*Lesetext*.
= = = = =

Bewußtsein 1

Der Begriff des Bewußtseins ist heute in aller Munde. Dabei sind sich die meisten Menschen nicht im geringsten der Tatsache bewußt, daß es keine allgemeingültige Definition von "Bewußtsein" gibt; sie gehen einfach davon aus, daß der jeweilige Gesprächspartner mit derselben Definition arbeitet. Dem ist jedoch nur sehr selten so, und wenn es doch einmal der Fall ist, hat man sich allermeist zuvor über eine ganz bestimmte Definition geeinigt. Laut Wikipedia ist Bewußtsein "im weitesten Sinne die erlebbare Existenz mentaler Zustände und Prozesse". Umgangssprachlich könnte man daher auch sagen: "Bewußtsein umfaßt alles, was ich mitbekomme, was ich bemerke, feststelle, denke usw." Bewußtsein umschreibt somit alles, was meinem wachen Erleben zugänglich ist und wovon ich Kenntnis erlange.

Bei dieser Definition müssen wir uns einer weiteren wichtigen Implikation bewußt werden: wir erleben letztendlich nur Sensationen innerhalb unseres Körpers, im Grunde sogar nur innerhalb unseres Gehirns. Es ist nämlich unser Gehirn, daß aus Signalen, die uns von außerhalb unseres Körpers erreichen, plastische Vorstellungen macht, indem es auf die ihm eigene Art und Weise ausgewählte Signale in bewegte Bilder, Farben und Gerüche umwandelt. Was uns so bewußt wird, wird für uns zu Wissen: wir glauben zu wissen, was dieses oder jenes Signal in unserem Körper auslöst und ordnen daher verschiedenen Signalen entsprechende andere Signale zu. Abgesehen von Blinden entsteht unser diesbezügliches Wissen vor allem durch die Augen: Wenn wir uns irgendwo anstoßen, dann wissen wir erst, wenn wir hingesehen haben, woran wir uns gestoßen haben.

= = = = =

*Aufgabe 1*. Stelle die Datensätze ab der Zeile mit „scientific name: Tricerma vitis-idaeum“ bis zu ihrem Ende als JSON-Liste von Zeichenketten dar, mit einem Eintrag pro Zeile und ohne Leerzeilen.

*Zu bearbeitende Daten*.

= = = = =

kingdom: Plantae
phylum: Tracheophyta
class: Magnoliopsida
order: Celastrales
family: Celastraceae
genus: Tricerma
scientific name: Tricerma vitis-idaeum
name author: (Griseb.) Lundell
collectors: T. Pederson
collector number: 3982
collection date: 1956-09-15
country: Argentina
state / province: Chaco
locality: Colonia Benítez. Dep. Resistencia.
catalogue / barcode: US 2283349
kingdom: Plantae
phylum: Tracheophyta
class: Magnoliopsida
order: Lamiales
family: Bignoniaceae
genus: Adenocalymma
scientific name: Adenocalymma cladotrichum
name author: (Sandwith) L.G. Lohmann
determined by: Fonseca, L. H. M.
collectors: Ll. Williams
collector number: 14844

= = = = =

*Aufgabe 2*. Übernimm aus dem Lesetext den Abschnitt von „Bewußtsein 1“ bis „ich Kenntnis erlange.“ Wort für Wort.

*Richtige Lösung 1*.
[
  "scientific name: Tricerma vitis-idaeum",
  "name author: (Griseb.) Lundell",
  "collectors: T. Pederson",
  "collector number: 3982",
  "collection date: 1956-09-15",
  "country: Argentina",
  "state / province: Chaco",
  "locality: Colonia Benítez. Dep. Resistencia.",
  "catalogue / barcode: US 2283349",
  "kingdom: Plantae",
  "phylum: Tracheophyta",
  "class: Magnoliopsida",
  "order: Lamiales",
  "family: Bignoniaceae",
  "genus: Adenocalymma",
  "scientific name: Adenocalymma cladotrichum",
  "name author: (Sandwith) L.G. Lohmann",
  "determined by: Fonseca, L. H. M.",
  "collectors: Ll. Williams",
  "collector number: 14844"
]

*Richtige Lösung 2*.
Bewußtsein 1

Der Begriff des Bewußtseins ist heute in aller Munde. Dabei sind sich die meisten Menschen nicht im geringsten der Tatsache bewußt, daß es keine allgemeingültige Definition von "Bewußtsein" gibt; sie gehen einfach davon aus, daß der jeweilige Gesprächspartner mit derselben Definition arbeitet. Dem ist jedoch nur sehr selten so, und wenn es doch einmal der Fall ist, hat man sich allermeist zuvor über eine ganz bestimmte Definition geeinigt. Laut Wikipedia ist Bewußtsein "im weitesten Sinne die erlebbare Existenz mentaler Zustände und Prozesse". Umgangssprachlich könnte man daher auch sagen: "Bewußtsein umfaßt alles, was ich mitbekomme, was ich bemerke, feststelle, denke usw." Bewußtsein umschreibt somit alles, was meinem wachen Erleben zugänglich ist und wovon ich Kenntnis erlange.